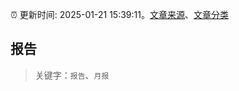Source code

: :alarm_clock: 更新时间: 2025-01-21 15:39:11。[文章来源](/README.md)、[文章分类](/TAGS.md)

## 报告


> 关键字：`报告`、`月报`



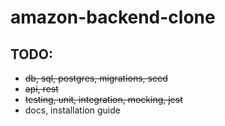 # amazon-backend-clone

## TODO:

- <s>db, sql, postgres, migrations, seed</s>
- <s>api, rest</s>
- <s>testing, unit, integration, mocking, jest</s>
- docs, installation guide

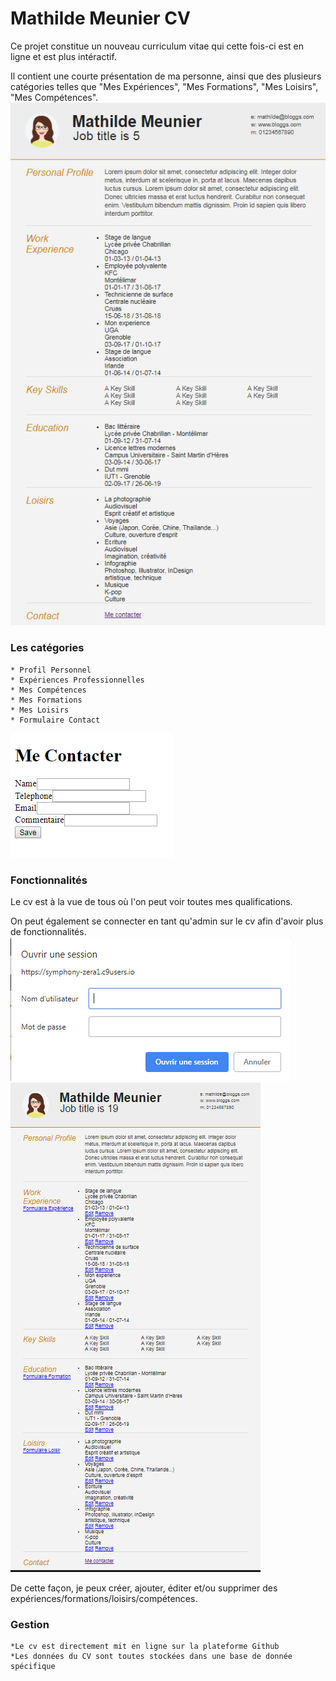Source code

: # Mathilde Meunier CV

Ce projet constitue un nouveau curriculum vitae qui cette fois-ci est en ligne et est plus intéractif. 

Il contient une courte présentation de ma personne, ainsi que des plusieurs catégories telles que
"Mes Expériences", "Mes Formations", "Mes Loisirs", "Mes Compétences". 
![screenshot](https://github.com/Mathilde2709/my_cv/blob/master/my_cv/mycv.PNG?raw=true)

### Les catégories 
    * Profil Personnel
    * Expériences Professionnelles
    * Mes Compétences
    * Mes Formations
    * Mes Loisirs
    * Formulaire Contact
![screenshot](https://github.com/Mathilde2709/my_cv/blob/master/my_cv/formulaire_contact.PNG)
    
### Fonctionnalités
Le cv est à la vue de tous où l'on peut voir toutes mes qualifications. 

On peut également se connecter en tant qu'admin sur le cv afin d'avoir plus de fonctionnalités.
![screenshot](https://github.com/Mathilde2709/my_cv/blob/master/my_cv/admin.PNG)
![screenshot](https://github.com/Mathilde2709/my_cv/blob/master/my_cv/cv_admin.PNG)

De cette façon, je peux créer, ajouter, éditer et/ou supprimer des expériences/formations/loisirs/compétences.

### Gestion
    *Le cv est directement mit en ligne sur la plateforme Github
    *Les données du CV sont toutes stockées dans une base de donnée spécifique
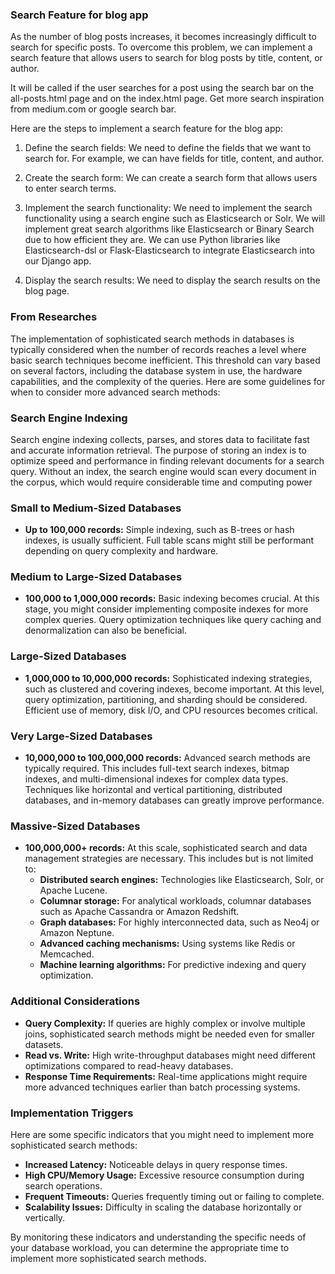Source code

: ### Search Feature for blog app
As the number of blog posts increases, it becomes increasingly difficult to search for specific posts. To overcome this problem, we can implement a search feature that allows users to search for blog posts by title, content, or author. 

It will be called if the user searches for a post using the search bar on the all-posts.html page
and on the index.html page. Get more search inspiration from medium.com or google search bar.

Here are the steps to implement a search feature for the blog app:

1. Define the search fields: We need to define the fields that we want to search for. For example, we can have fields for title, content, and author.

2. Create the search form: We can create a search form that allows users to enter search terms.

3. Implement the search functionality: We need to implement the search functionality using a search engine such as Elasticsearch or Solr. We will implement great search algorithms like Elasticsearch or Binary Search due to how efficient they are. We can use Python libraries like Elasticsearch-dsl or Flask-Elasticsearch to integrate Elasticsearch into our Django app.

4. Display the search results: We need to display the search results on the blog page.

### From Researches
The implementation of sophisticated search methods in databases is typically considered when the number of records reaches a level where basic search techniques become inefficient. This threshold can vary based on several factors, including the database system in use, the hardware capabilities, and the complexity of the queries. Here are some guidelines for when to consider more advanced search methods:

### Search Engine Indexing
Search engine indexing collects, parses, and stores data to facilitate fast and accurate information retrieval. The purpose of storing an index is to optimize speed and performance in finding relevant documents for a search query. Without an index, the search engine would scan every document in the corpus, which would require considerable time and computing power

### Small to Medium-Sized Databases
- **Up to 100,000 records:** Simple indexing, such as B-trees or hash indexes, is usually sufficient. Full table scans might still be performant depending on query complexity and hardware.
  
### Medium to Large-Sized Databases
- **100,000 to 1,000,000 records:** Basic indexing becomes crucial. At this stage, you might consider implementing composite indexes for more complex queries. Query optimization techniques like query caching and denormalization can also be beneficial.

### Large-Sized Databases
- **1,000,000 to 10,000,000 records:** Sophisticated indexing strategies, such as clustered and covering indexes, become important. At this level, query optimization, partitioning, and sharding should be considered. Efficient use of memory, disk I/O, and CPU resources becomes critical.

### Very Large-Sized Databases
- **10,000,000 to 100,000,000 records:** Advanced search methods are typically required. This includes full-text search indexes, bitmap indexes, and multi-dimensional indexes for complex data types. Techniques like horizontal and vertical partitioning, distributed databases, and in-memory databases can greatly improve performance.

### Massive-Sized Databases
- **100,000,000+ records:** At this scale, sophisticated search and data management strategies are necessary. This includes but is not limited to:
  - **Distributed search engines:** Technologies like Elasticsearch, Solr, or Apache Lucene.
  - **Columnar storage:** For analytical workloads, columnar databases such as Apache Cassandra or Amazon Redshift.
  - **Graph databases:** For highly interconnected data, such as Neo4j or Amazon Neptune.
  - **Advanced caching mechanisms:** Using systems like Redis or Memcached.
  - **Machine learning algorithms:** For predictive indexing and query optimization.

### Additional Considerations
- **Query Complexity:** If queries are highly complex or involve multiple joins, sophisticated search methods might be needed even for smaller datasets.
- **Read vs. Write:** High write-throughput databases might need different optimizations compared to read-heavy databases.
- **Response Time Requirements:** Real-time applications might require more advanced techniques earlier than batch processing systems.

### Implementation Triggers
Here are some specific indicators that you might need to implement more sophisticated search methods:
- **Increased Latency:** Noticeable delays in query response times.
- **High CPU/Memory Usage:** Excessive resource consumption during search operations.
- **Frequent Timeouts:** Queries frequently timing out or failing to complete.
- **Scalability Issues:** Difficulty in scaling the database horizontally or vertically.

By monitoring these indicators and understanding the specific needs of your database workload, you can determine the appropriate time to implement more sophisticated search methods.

+ + +

● Job item: Write out the source text of all the records above character for character, and leave the pictures out.

● Task response:
Source code

: :alarm_clock: 更新时间: 2025-01-21 15:39:11。[文章来源](/README.md)、[文章分类](/TAGS.md)

## 报告


> 关键字：`报告`、`月报`



 # amazon-backend-clone

## TODO:

- <s>db, sql, postgres, migrations, seed</s>
- <s>api, rest</s>
- <s>testing, unit, integration, mocking, jest</s>
- docs, installation guide

Source code

: # Mathilde Meunier CV

Ce projet constitue un nouveau curriculum vitae qui cette fois-ci est en ligne et est plus intéractif. 

Il contient une courte présentation de ma personne, ainsi que des plusieurs catégories telles que
"Mes Expériences", "Mes Formations", "Mes Loisirs", "Mes Compétences". 
![screenshot](https://github.com/Mathilde2709/my_cv/blob/master/my_cv/mycv.PNG?raw=true)

### Les catégories 
    * Profil Personnel
    * Expériences Professionnelles
    * Mes Compétences
    * Mes Formations
    * Mes Loisirs
    * Formulaire Contact
![screenshot](https://github.com/Mathilde2709/my_cv/blob/master/my_cv/formulaire_contact.PNG)
    
### Fonctionnalités
Le cv est à la vue de tous où l'on peut voir toutes mes qualifications. 

On peut également se connecter en tant qu'admin sur le cv afin d'avoir plus de fonctionnalités.
![screenshot](https://github.com/Mathilde2709/my_cv/blob/master/my_cv/admin.PNG)
![screenshot](https://github.com/Mathilde2709/my_cv/blob/master/my_cv/cv_admin.PNG)

De cette façon, je peux créer, ajouter, éditer et/ou supprimer des expériences/formations/loisirs/compétences.

### Gestion
    *Le cv est directement mit en ligne sur la plateforme Github
    *Les données du CV sont toutes stockées dans une base de donnée spécifique
Source code

: ### Search Feature for blog app
As the number of blog posts increases, it becomes increasingly difficult to search for specific posts. To overcome this problem, we can implement a search feature that allows users to search for blog posts by title, content, or author. 

It will be called if the user searches for a post using the search bar on the all-posts.html page
and on the index.html page. Get more search inspiration from medium.com or google search bar.

Here are the steps to implement a search feature for the blog app:

1. Define the search fields: We need to define the fields that we want to search for. For example, we can have fields for title, content, and author.

2. Create the search form: We can create a search form that allows users to enter search terms.

3. Implement the search functionality: We need to implement the search functionality using a search engine such as Elasticsearch or Solr. We will implement great search algorithms like Elasticsearch or Binary Search due to how efficient they are. We can use Python libraries like Elasticsearch-dsl or Flask-Elasticsearch to integrate Elasticsearch into our Django app.

4. Display the search results: We need to display the search results on the blog page.

### From Researches
The implementation of sophisticated search methods in databases is typically considered when the number of records reaches a level where basic search techniques become inefficient. This threshold can vary based on several factors, including the database system in use, the hardware capabilities, and the complexity of the queries. Here are some guidelines for when to consider more advanced search methods:

### Search Engine Indexing
Search engine indexing collects, parses, and stores data to facilitate fast and accurate information retrieval. The purpose of storing an index is to optimize speed and performance in finding relevant documents for a search query. Without an index, the search engine would scan every document in the corpus, which would require considerable time and computing power

### Small to Medium-Sized Databases
- **Up to 100,000 records:** Simple indexing, such as B-trees or hash indexes, is usually sufficient. Full table scans might still be performant depending on query complexity and hardware.
  
### Medium to Large-Sized Databases
- **100,000 to 1,000,000 records:** Basic indexing becomes crucial. At this stage, you might consider implementing composite indexes for more complex queries. Query optimization techniques like query caching and denormalization can also be beneficial.

### Large-Sized Databases
- **1,000,000 to 10,000,000 records:** Sophisticated indexing strategies, such as clustered and covering indexes, become important. At this level, query optimization, partitioning, and sharding should be considered. Efficient use of memory, disk I/O, and CPU resources becomes critical.

### Very Large-Sized Databases
- **10,000,000 to 100,000,000 records:** Advanced search methods are typically required. This includes full-text search indexes, bitmap indexes, and multi-dimensional indexes for complex data types. Techniques like horizontal and vertical partitioning, distributed databases, and in-memory databases can greatly improve performance.

### Massive-Sized Databases
- **100,000,000+ records:** At this scale, sophisticated search and data management strategies are necessary. This includes but is not limited to:
  - **Distributed search engines:** Technologies like Elasticsearch, Solr, or Apache Lucene.
  - **Columnar storage:** For analytical workloads, columnar databases such as Apache Cassandra or Amazon Redshift.
  - **Graph databases:** For highly interconnected data, such as Neo4j or Amazon Neptune.
  - **Advanced caching mechanisms:** Using systems like Redis or Memcached.
  - **Machine learning algorithms:** For predictive indexing and query optimization.

### Additional Considerations
- **Query Complexity:** If queries are highly complex or involve multiple joins, sophisticated search methods might be needed even for smaller datasets.
- **Read vs. Write:** High write-throughput databases might need different optimizations compared to read-heavy databases.
- **Response Time Requirements:** Real-time applications might require more advanced techniques earlier than batch processing systems.

### Implementation Triggers
Here are some specific indicators that you might need to implement more sophisticated search methods:
- **Increased Latency:** Noticeable delays in query response times.
- **High CPU/Memory Usage:** Excessive resource consumption during search operations.
- **Frequent Timeouts:** Queries frequently timing out or failing to complete.
- **Scalability Issues:** Difficulty in scaling the database horizontally or vertically.

By monitoring these indicators and understanding the specific needs of your database workload, you can determine the appropriate time to implement more sophisticated search methods.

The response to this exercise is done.